Extracted entries:

== Segment start ==

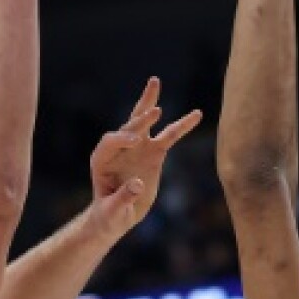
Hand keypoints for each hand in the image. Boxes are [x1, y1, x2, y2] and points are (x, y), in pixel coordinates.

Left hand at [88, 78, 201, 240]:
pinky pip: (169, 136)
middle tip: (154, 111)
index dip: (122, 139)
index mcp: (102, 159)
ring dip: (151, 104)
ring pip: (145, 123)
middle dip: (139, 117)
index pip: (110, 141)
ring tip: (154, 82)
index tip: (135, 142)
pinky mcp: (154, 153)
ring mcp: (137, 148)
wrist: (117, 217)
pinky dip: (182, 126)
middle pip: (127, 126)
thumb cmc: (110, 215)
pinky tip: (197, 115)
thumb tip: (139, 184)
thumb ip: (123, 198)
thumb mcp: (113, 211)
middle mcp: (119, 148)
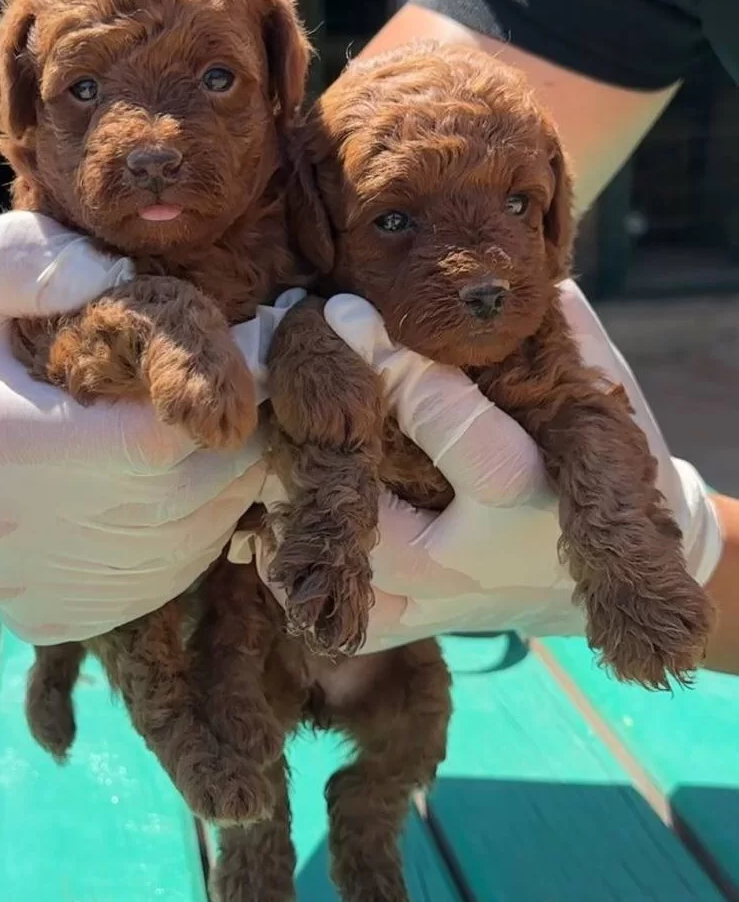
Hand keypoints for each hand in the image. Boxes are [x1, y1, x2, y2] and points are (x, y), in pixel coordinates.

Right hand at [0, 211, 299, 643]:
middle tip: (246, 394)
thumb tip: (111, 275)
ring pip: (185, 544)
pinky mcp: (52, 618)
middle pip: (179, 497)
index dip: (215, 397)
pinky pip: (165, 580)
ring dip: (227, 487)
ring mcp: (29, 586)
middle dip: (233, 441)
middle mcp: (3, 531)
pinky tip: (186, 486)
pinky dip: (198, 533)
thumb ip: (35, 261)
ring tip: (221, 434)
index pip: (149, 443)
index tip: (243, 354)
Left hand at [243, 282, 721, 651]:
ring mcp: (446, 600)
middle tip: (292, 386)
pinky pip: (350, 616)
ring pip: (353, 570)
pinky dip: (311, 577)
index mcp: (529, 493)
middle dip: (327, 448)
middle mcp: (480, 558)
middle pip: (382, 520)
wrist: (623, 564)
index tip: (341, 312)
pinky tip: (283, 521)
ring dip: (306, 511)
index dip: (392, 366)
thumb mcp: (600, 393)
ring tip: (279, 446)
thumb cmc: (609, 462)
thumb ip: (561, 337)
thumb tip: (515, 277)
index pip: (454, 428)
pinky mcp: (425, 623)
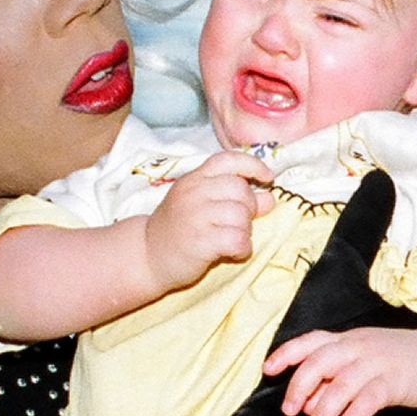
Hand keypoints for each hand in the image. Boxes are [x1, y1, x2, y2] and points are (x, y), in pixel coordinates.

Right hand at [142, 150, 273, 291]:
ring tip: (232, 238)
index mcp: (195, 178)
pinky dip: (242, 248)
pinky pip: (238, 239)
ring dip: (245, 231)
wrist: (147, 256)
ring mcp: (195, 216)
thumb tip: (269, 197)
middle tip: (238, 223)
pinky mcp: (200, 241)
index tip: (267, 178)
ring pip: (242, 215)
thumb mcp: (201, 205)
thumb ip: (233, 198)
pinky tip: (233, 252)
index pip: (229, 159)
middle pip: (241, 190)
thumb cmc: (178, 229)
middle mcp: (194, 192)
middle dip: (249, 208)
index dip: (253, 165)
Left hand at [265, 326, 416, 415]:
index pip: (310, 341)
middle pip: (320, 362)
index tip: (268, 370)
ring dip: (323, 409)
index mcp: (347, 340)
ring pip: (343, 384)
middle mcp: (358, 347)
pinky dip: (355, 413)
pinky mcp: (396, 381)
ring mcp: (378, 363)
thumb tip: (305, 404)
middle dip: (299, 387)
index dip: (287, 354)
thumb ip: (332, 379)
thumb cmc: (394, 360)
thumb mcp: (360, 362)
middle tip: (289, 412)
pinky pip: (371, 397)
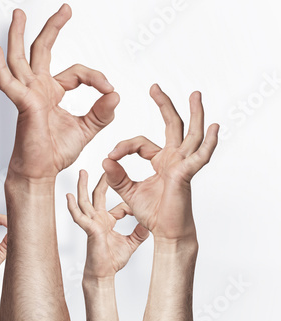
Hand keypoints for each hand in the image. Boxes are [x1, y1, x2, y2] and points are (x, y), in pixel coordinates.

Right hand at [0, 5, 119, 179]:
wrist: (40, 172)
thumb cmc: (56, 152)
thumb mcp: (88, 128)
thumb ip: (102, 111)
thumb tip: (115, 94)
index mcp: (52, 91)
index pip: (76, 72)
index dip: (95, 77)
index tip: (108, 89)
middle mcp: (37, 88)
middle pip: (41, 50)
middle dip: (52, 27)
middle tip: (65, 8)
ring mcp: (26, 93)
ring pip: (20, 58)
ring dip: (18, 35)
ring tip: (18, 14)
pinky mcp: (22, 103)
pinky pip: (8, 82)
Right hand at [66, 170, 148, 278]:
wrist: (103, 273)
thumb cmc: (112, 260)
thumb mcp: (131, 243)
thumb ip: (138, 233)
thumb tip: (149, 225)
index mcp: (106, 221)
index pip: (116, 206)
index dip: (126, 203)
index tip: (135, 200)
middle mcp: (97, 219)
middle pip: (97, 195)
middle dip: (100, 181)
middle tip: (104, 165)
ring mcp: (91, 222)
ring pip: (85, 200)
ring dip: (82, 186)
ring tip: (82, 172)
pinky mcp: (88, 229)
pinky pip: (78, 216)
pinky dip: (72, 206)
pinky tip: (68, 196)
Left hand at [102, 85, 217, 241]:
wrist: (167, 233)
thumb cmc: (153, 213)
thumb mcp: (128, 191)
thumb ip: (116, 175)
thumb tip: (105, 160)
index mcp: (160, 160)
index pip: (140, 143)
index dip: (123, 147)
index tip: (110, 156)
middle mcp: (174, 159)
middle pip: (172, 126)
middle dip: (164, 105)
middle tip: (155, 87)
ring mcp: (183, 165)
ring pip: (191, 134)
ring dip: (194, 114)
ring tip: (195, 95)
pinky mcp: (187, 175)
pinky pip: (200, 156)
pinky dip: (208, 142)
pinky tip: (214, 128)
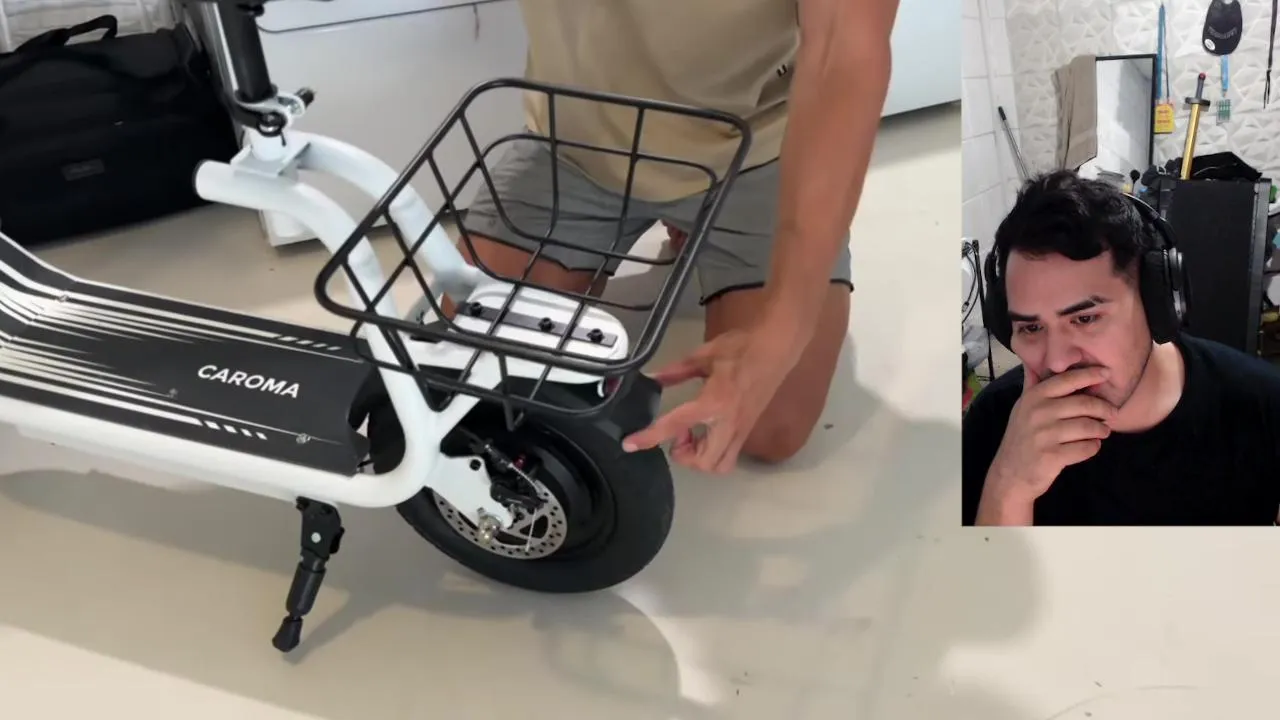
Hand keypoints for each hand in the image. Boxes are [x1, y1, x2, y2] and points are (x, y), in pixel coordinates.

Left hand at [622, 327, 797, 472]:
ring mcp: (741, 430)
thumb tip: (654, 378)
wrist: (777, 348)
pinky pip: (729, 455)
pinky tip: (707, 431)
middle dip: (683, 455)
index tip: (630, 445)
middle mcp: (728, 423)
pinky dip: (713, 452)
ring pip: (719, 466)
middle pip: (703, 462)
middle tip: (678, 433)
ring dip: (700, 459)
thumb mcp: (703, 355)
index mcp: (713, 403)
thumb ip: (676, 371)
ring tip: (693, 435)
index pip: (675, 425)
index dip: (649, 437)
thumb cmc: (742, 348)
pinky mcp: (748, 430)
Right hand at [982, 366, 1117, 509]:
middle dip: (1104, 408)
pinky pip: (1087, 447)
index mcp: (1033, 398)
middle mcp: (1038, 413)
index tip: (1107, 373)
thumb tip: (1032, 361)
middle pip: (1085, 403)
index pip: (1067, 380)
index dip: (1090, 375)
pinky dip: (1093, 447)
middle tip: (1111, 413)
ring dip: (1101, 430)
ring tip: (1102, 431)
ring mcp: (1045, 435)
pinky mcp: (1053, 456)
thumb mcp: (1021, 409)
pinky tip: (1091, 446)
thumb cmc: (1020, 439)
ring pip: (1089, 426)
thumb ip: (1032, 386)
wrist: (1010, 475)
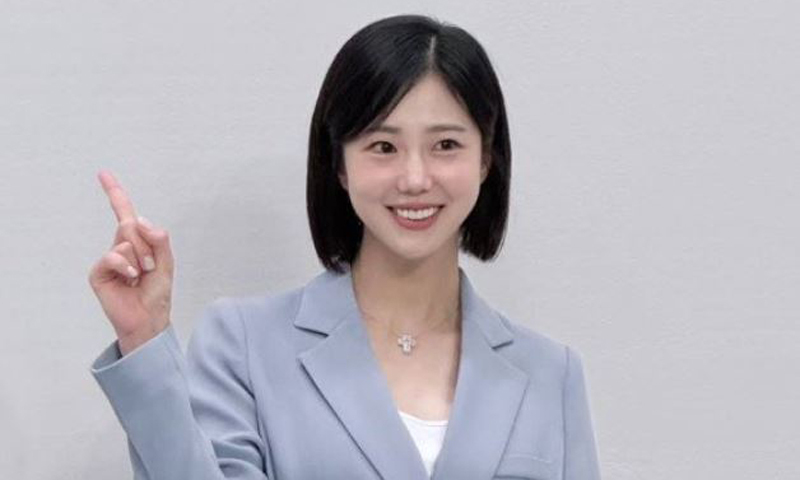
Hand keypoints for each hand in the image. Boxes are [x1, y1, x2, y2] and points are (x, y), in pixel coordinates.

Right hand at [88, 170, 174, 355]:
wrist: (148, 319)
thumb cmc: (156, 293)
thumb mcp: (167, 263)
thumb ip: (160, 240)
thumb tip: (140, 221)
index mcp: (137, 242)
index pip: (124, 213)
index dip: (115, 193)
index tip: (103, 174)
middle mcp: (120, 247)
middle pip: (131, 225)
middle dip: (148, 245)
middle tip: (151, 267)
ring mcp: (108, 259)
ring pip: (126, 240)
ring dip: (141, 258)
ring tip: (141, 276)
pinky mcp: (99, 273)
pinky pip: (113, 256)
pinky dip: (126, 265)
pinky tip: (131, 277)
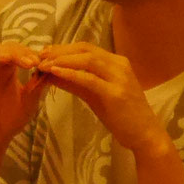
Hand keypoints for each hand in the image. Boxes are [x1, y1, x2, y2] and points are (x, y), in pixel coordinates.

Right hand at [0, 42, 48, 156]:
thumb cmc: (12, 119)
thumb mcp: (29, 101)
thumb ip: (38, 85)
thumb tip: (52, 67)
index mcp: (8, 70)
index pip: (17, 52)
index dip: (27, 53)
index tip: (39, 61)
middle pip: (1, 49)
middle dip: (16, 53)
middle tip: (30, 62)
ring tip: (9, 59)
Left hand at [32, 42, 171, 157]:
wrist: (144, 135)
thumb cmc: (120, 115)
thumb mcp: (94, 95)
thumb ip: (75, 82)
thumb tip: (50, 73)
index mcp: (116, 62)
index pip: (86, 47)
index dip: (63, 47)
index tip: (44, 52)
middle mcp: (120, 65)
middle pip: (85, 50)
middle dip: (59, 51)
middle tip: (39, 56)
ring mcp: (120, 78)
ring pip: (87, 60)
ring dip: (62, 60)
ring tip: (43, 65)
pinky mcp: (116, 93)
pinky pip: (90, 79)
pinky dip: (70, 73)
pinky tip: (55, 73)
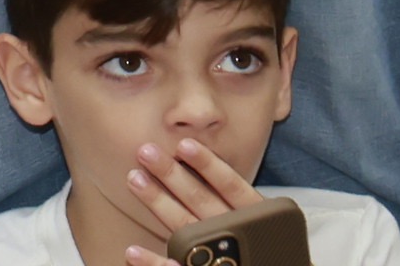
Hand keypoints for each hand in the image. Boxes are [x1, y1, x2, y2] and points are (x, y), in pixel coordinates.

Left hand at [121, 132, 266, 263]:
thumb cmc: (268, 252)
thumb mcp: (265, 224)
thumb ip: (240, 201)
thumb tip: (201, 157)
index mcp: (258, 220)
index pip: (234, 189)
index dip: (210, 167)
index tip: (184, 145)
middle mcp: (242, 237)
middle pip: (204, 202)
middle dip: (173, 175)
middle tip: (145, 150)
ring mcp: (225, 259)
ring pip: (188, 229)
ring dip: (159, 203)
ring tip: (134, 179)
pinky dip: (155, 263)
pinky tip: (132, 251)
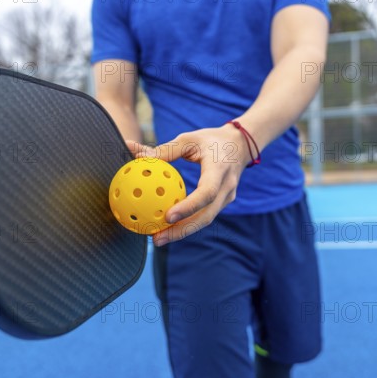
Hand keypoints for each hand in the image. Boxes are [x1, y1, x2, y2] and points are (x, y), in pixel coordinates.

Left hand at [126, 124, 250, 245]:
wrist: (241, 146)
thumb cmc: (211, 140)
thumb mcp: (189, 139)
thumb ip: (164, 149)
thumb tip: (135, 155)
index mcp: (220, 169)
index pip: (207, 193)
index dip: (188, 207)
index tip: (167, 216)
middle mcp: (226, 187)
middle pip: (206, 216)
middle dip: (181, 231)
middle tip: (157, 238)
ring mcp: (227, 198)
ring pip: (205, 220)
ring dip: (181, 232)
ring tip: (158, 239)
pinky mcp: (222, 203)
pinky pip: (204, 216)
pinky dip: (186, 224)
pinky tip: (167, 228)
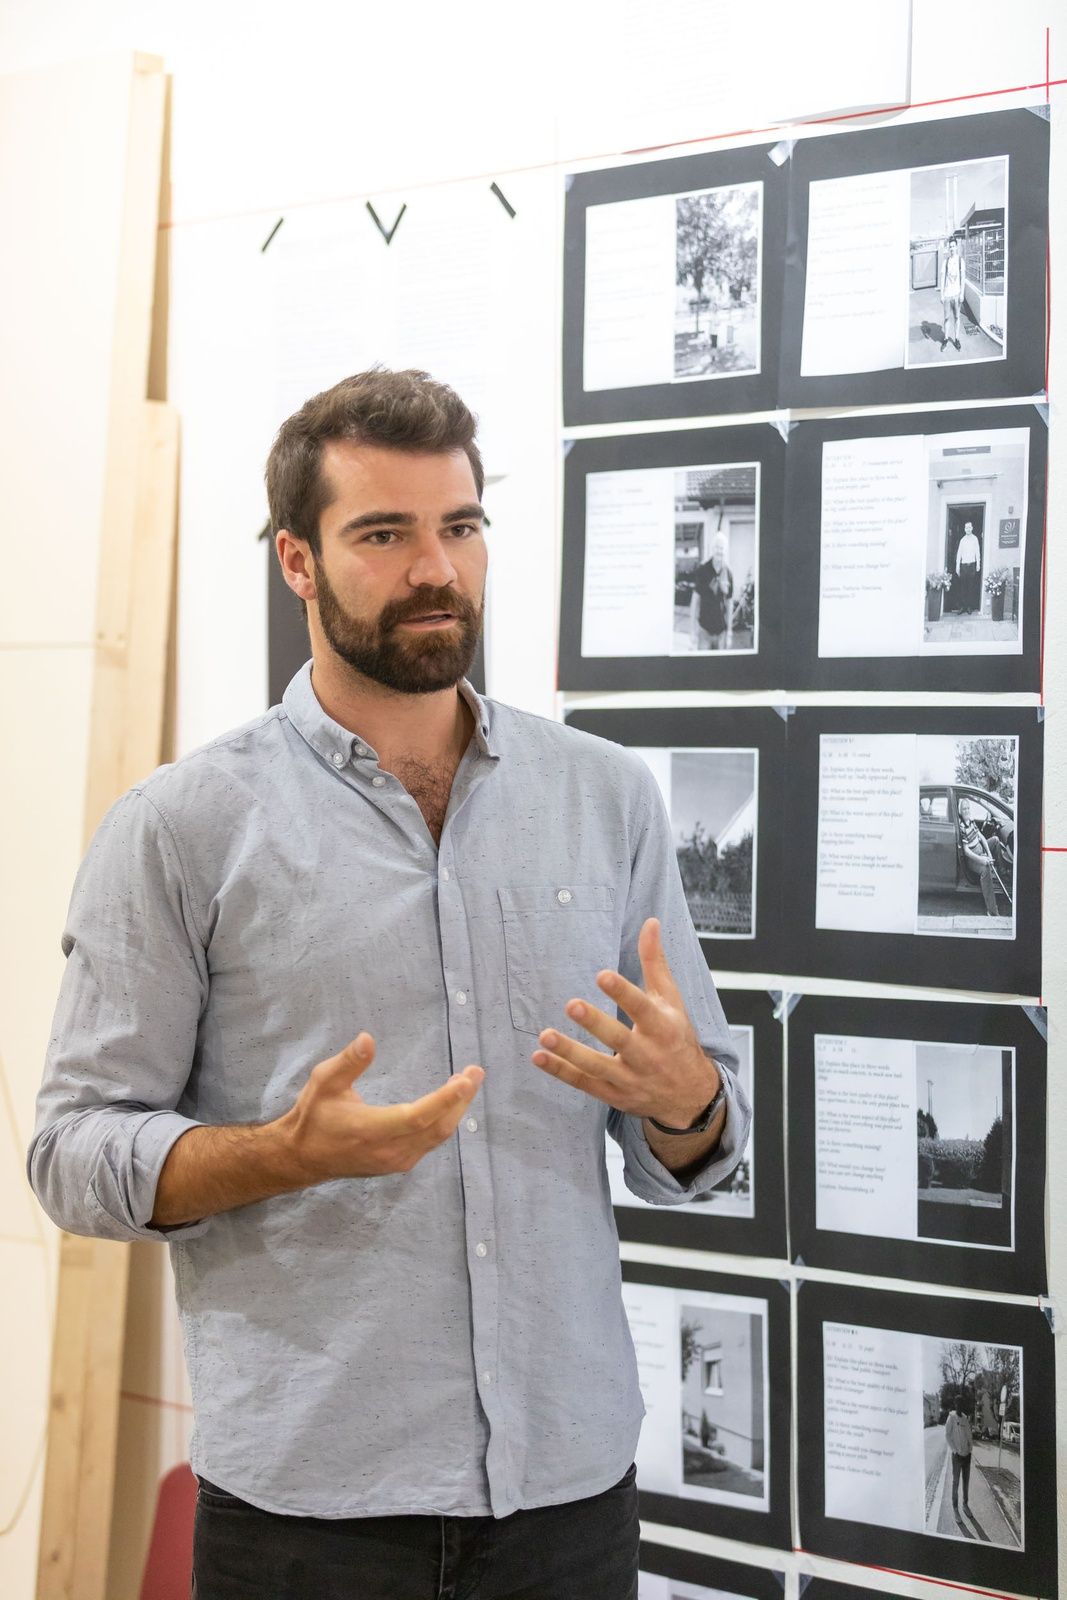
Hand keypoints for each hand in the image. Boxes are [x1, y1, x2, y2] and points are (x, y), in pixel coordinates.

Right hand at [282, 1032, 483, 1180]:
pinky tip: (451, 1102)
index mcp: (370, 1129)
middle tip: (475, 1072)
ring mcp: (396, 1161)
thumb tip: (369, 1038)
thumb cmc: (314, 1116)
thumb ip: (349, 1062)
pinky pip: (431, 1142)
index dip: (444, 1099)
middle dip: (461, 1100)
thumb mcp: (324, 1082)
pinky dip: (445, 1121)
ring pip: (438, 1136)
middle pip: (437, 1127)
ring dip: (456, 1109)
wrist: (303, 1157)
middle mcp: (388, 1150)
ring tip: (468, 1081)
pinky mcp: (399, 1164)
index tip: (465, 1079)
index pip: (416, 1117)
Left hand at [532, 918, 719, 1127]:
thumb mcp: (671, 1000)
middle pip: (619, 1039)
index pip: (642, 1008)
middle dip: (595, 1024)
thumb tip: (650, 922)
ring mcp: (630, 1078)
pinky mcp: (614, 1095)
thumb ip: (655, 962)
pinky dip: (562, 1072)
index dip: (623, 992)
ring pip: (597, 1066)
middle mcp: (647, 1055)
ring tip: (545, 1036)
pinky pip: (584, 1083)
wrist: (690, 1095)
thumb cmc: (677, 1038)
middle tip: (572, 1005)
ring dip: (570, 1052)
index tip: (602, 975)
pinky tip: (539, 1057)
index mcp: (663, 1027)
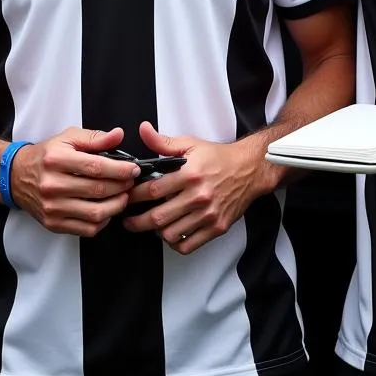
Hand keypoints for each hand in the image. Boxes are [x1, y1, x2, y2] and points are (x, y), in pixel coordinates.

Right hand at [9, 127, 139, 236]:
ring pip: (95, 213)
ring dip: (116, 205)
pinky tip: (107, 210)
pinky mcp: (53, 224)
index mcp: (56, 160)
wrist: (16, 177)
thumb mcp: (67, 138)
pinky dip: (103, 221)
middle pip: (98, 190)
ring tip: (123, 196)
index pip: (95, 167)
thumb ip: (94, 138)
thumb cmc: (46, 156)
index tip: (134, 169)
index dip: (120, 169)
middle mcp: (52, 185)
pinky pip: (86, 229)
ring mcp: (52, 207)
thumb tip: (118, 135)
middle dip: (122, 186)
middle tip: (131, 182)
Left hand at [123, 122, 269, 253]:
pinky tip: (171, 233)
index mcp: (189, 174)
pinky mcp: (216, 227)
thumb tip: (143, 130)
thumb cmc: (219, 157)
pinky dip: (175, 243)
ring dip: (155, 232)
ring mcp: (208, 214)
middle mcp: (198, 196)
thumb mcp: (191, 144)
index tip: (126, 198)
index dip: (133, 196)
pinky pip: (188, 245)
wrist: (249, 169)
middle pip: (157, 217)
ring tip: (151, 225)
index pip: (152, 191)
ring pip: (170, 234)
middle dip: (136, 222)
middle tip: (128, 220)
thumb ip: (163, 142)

== Segment end ==

To do: Give back exactly the lines of the listing above from the one that contains "pinky mcp: (396, 381)" up to and including the one that contains "thumb cmc: (112, 260)", but not the pictures, and no other lines.

Response area:
pinky mcp: (396, 381)
ring mcp: (378, 363)
thumb tip: (305, 404)
middle dip: (299, 387)
index dip: (287, 354)
thumb ip: (332, 379)
thumb cmc: (394, 360)
thumb mcp: (360, 362)
middle tip: (289, 412)
pinky pip: (371, 397)
Hand keypoints for each hand in the image. Boxes are [x1, y1, x2, y2] and points are (x, y), in pixel coordinates.

Right hand at [0, 5, 119, 179]:
wrist: (40, 172)
thumb cmc: (56, 152)
thumb mcp: (88, 128)
thumb ip: (102, 111)
thumb tip: (115, 94)
index mcp: (52, 91)
index pip: (76, 72)
index dip: (95, 77)
index tip: (108, 89)
middle mcp: (37, 88)
middle pip: (41, 50)
middle dip: (52, 27)
middle tip: (65, 8)
ring mcp: (26, 93)
ring pip: (20, 58)
ring dip: (18, 35)
ring tip: (18, 14)
pinky mcp: (22, 103)
pinky pip: (8, 82)
Right hand at [66, 170, 148, 278]:
wrist: (103, 273)
thumb cmc: (112, 260)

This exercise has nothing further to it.